I paid for my ticket and the clerk handed me the receipt but before I could walk away, he asked one last question: “Where would you like to sit?”
I stared at him blankly. Where would I like to sit? In the audience, of course.
“We now have assigned seating,” he said, spinning a small screen around. “How about here?”
I looked at the spot at the end of his index finger. The front row.
“Uh, how about something a little farther back?” I asked. He spun the screen back around and studied it as if he was deciding where to place that difficult relative at a wedding.
“Um, what about here?” He spun the screen back around and this time, we reached a compromise.
Once inside the theater, I matched the number on my ticket with the corresponding seat and immediately realized two things: one, the only patrons were me, a middle-aged woman and her elderly mother. And two, my seat was right next to them.
For the first ten minutes of the movie, the lady played with the setting on her reclining chair causing long lines of dialogue to be replaced with incessant buzzing.
After she was settled, she leaned over and whispered, “Did you know these recline?”
Well lady, I do now.
For years after that incident, I avoided that particular theater. I wanted to choose my seats the old fashioned way.
So imagine my horror when my wife and I went to our usual theater a few weeks ago and bought two tickets for a movie before the clerk posed the dreaded seating question.
On that particular outing, 15 minutes into the movie, a confrontation erupted between two patrons regarding the correct seating. The exchange led to the police being called and to me missing ten minutes of the movie. All because we no longer get to pick what seats we sit in.
And I know what you’re thinking, “You still get to pick, you just have to pick ahead of time.”
I don’t want to pick ahead of time. I want to pick when I walk in that dark room and see what’s available. It’s part of the experience. After all, that’s what we’re there for.
With theater attendance on the decline and multiplexes having to compete with streaming services, theater chains are panicking at the empty seats. Their solution: make going to the movies like being at home. Giant chairs, food and drink, no human contact with a clerk at the box office. Convenience. They’re creating incentives for theater-goers to feel comfortable with the theater-going experience.
The problem is, having all the comforts of home isn’t having the theater-going experience.
The best thing about going to the movies is that it’s a living, breathing thing. It starts at a certain time, in a certain place and if you’re not there, you miss it.
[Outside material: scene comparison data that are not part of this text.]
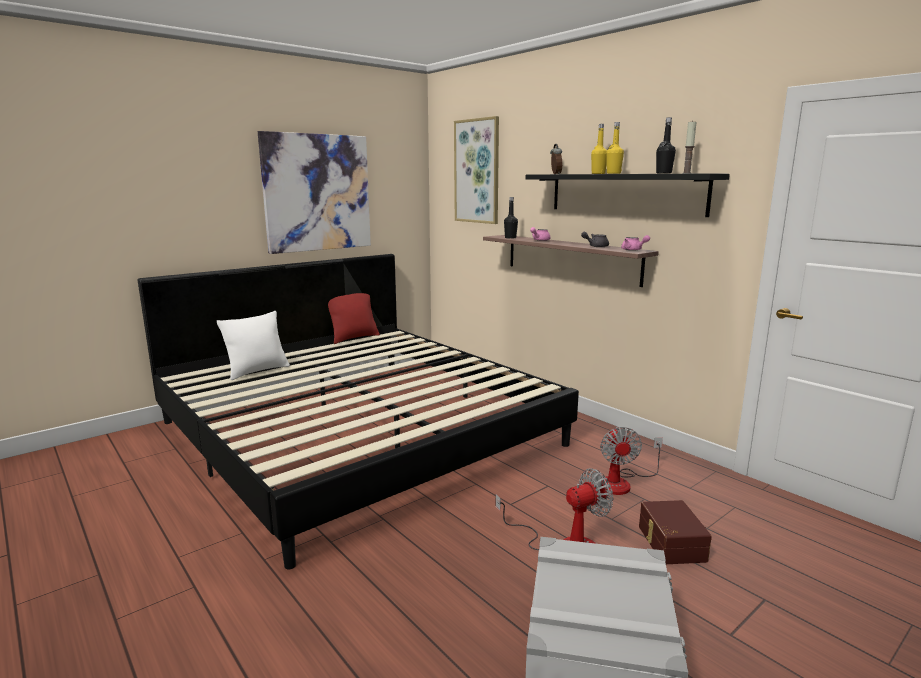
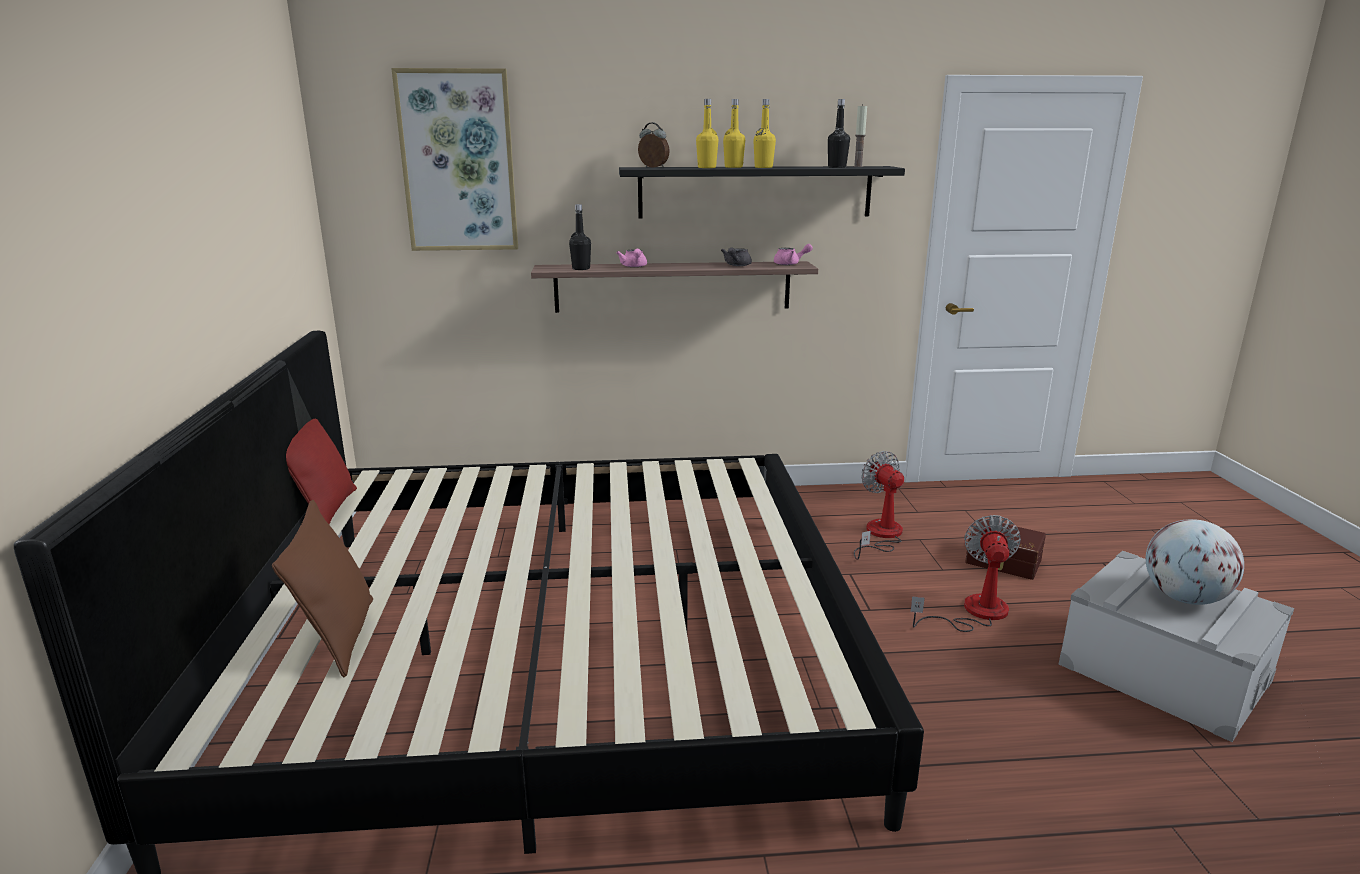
camera: 55 degrees left, 5 degrees up
(257, 371) = (339, 638): white pillow -> brown pillow
(317, 193) = (219, 226): picture -> none
(579, 173) = (706, 167): none -> yellow bottle
(609, 594) = (1184, 598): none -> globe
(622, 482) = (880, 535): fan -> fan turned 150 degrees counterclockwise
No pausing to get a sandwich, no stopping for bathroom breaks. You have to go along for the ride and if you’re late, you have to sit in the front row.
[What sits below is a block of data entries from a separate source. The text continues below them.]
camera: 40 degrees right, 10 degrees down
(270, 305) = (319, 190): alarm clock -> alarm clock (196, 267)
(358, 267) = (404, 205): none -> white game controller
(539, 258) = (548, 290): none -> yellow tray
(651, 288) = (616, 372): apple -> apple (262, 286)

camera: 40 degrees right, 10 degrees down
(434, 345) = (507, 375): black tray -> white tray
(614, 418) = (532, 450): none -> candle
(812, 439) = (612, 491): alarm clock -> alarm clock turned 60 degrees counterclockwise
Wasn’t that the whole point? That for two hours you turn yourself off. No cell phone, no worries, no questions. You escape into the world of the cinema.
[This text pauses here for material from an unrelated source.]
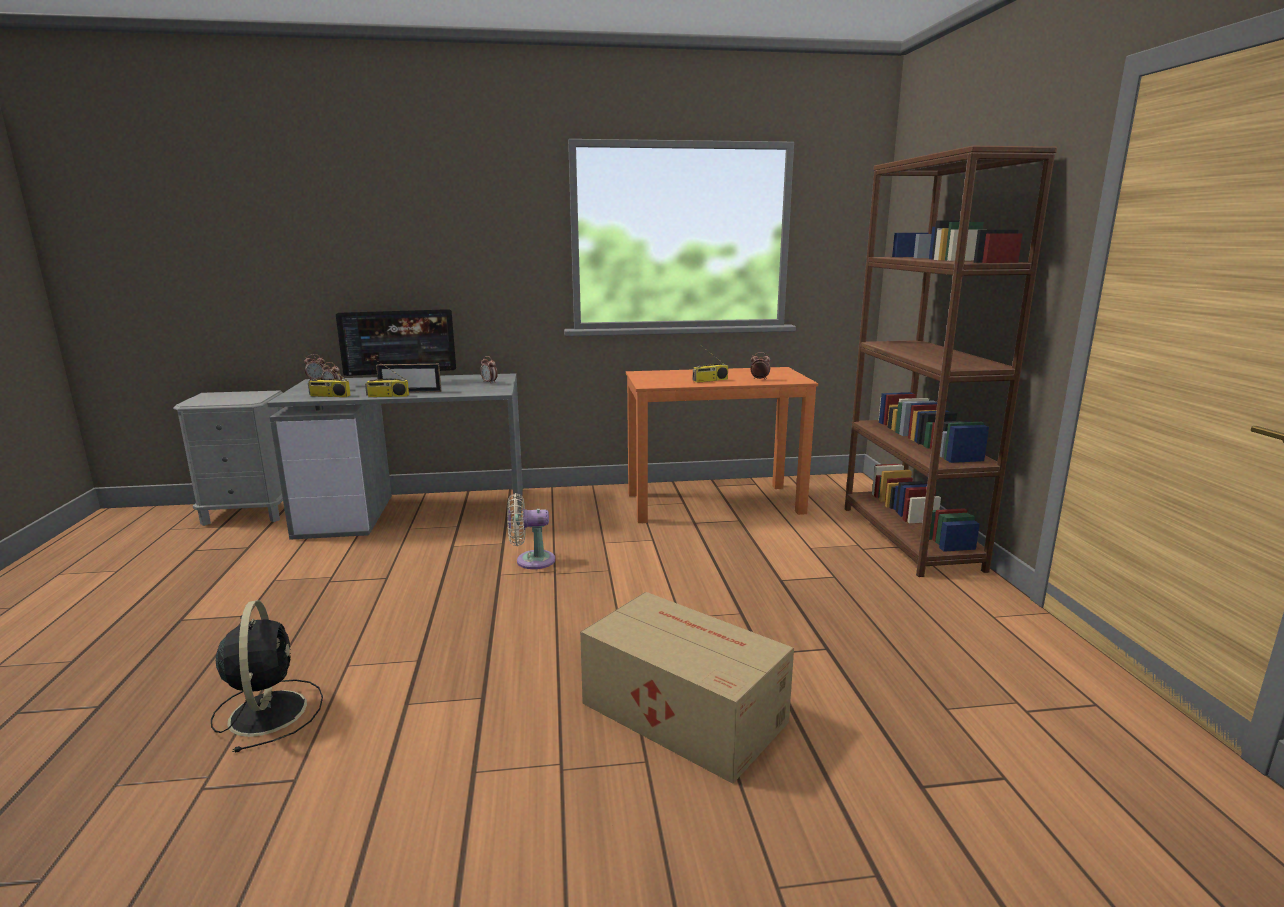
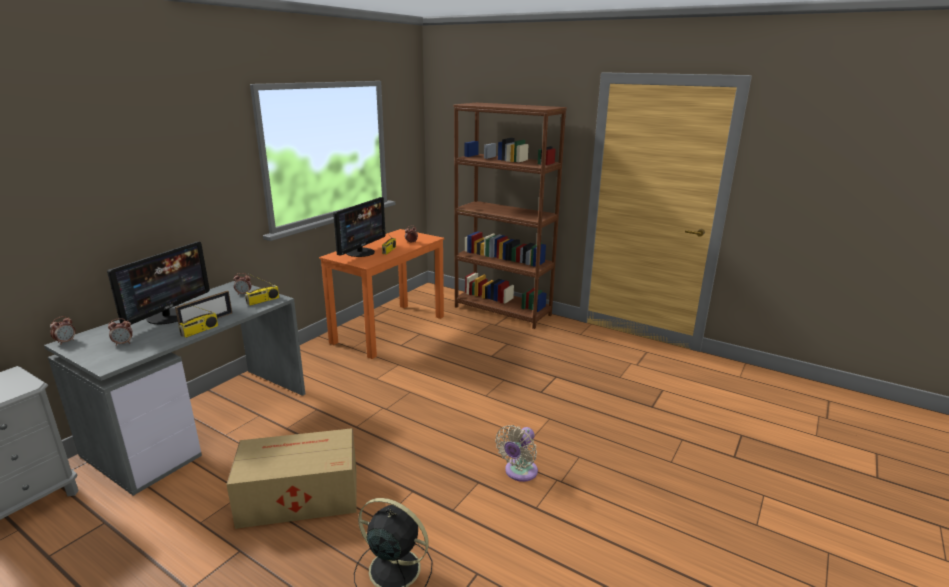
camera: 50 degrees left, 5 degrees up
(329, 396) = (143, 349): radio -> radio (263, 301)
(531, 560) = (357, 409): beige fan -> beige fan (519, 472)
(675, 376) = (361, 252): none -> monitor
(682, 710) = (556, 431): cardboard box -> cardboard box (298, 496)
Does that really need to be made more convenient? You literally buy a ticket, grab a snack and sit and do nothing for two hours.
Do it for your health, do it for the fun of it.
If you want to eat a full meal and to recline your chair and to kick off your shoes and to play on your phone, you are welcome to do that all at your heart’s content.
But please, just do it at home.
-Michael Williamson is a reporter for the Journal-Tribune.